## Extrait à lire:
■ ■ ■
Publié le par Jean-Yves Alt

Certains d'entre vous se souviennent sans doute du premier "coming-out" militant américain en 1969 : les homosexuels s'opposant aux policiers qui venaient les cueillir, selon la coutume, dans une boîte homo, le Stonewall. « C'est en fait notre prise de la Bastille », dit Lou, l'un des très nombreux personnages du roman d'Edmund White "La tendresse sur la peau". Cet événement qui ouvre la grande période "Gay is beautiful" durant laquelle s'éclate la force combattante des homosexuels américains, clôt le récit.

"La tendresse sur la peau", ce sont les années qui précèdent la fin de l'adolescence du héros, sa jeune maturité, les années 60. C'est un roman, bien sûr, dans le sens le plus glorieux du terme, mais aussi un document rare et passionnant sur la vie homosexuelle dans les universités américaines et dans le ghetto new-yorkais.
■ ■ ■
## Données fournies:

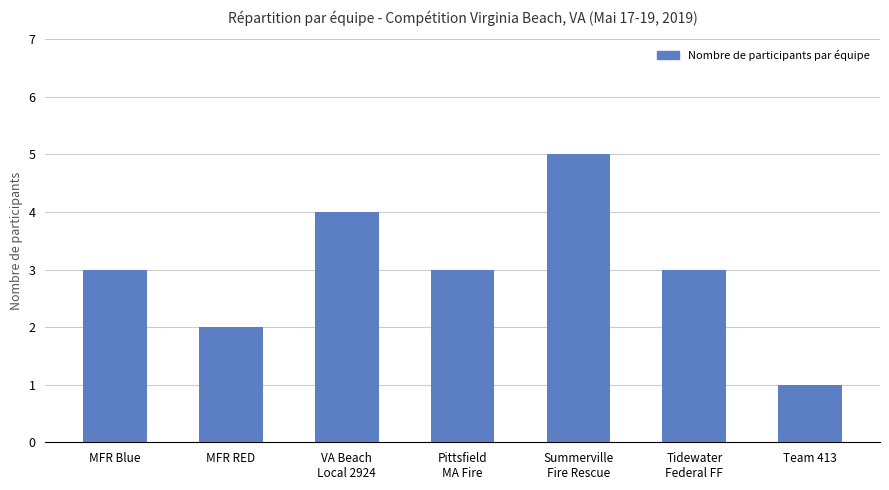

What position from the left is MFR RED?

2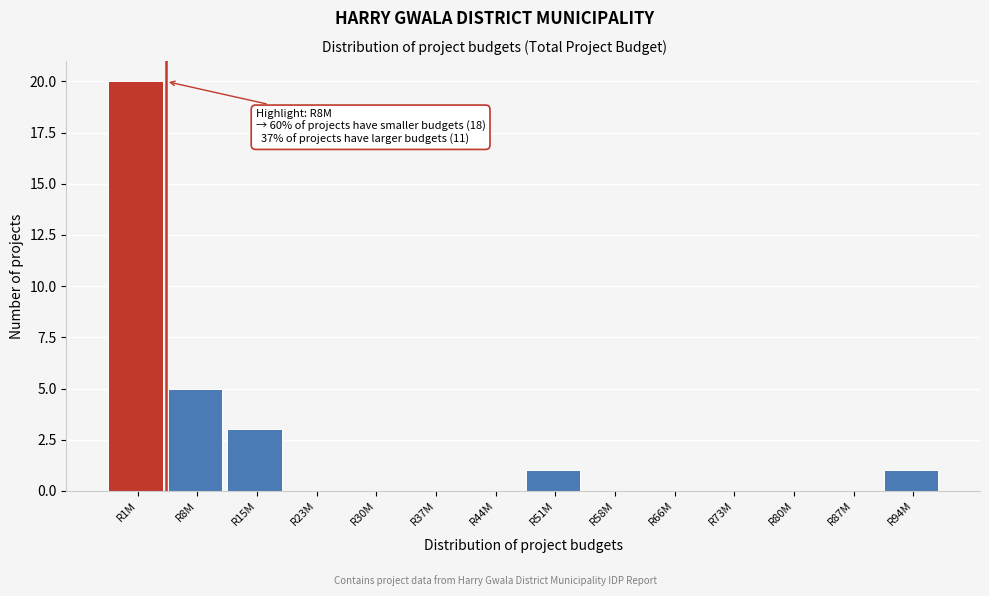

Reading left to right, list all the values displayed in this chart.

R1M=20	R8M=5	R15M=3	R23M=0	R30M=0	R37M=0	R44M=0	R51M=1	R58M=0	R66M=0	R73M=0	R80M=0	R87M=0	R94M=1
■ ■ ■
## Actions à mener:
1. D'après l'extrait, comment s'appelait la boîte homo où la police venait cueillir les homosexuels en 1969 ?
2. Dans l'extrait, remplacez « policiers » par « agents », s'il vous plaît, puis recopiez tout le passage qui va de « Publié le par » jusqu'à « clôt le récit. ».

## Solutions proposées:
1. Le Stonewall.

2.
Publié le par Jean-Yves Alt

Certains d'entre vous se souviennent sans doute du premier "coming-out" militant américain en 1969 : les homosexuels s'opposant aux agents qui venaient les cueillir, selon la coutume, dans une boîte homo, le Stonewall. « C'est en fait notre prise de la Bastille », dit Lou, l'un des très nombreux personnages du roman d'Edmund White "La tendresse sur la peau". Cet événement qui ouvre la grande période "Gay is beautiful" durant laquelle s'éclate la force combattante des homosexuels américains, clôt le récit.